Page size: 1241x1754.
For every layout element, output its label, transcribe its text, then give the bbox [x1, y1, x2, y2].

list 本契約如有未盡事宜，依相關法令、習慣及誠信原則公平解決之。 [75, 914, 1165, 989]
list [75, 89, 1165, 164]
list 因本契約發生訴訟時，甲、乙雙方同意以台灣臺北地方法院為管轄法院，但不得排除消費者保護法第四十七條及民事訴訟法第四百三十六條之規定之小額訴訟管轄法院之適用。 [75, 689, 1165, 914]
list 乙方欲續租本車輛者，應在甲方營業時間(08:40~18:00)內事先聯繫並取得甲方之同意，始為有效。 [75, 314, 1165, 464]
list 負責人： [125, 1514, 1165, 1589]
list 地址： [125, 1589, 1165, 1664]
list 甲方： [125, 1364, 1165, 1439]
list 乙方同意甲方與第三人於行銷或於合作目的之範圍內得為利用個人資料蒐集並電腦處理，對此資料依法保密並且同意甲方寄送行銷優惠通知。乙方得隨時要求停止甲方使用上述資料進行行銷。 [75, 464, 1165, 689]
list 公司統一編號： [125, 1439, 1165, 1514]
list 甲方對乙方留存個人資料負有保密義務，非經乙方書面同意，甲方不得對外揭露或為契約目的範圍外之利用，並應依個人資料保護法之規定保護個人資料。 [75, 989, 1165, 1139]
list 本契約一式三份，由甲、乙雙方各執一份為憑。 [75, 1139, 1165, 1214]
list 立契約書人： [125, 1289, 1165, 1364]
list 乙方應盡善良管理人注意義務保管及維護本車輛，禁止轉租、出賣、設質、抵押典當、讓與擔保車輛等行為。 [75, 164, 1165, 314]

=======

**ABOUT THIS TASK:**
An exact restatement of all the entries above is needed.

**REPLY TO THE EXERCISE:**
Page size: 1241x1754.
For every layout element, output its label, transcribe its text, then give the bbox [x1, y1, x2, y2].

list 本契約如有未盡事宜，依相關法令、習慣及誠信原則公平解決之。 [75, 914, 1165, 989]
list [75, 89, 1165, 164]
list 因本契約發生訴訟時，甲、乙雙方同意以台灣臺北地方法院為管轄法院，但不得排除消費者保護法第四十七條及民事訴訟法第四百三十六條之規定之小額訴訟管轄法院之適用。 [75, 689, 1165, 914]
list 乙方欲續租本車輛者，應在甲方營業時間(08:40~18:00)內事先聯繫並取得甲方之同意，始為有效。 [75, 314, 1165, 464]
list 負責人： [125, 1514, 1165, 1589]
list 地址： [125, 1589, 1165, 1664]
list 甲方： [125, 1364, 1165, 1439]
list 乙方同意甲方與第三人於行銷或於合作目的之範圍內得為利用個人資料蒐集並電腦處理，對此資料依法保密並且同意甲方寄送行銷優惠通知。乙方得隨時要求停止甲方使用上述資料進行行銷。 [75, 464, 1165, 689]
list 公司統一編號： [125, 1439, 1165, 1514]
list 甲方對乙方留存個人資料負有保密義務，非經乙方書面同意，甲方不得對外揭露或為契約目的範圍外之利用，並應依個人資料保護法之規定保護個人資料。 [75, 989, 1165, 1139]
list 本契約一式三份，由甲、乙雙方各執一份為憑。 [75, 1139, 1165, 1214]
list 立契約書人： [125, 1289, 1165, 1364]
list 乙方應盡善良管理人注意義務保管及維護本車輛，禁止轉租、出賣、設質、抵押典當、讓與擔保車輛等行為。 [75, 164, 1165, 314]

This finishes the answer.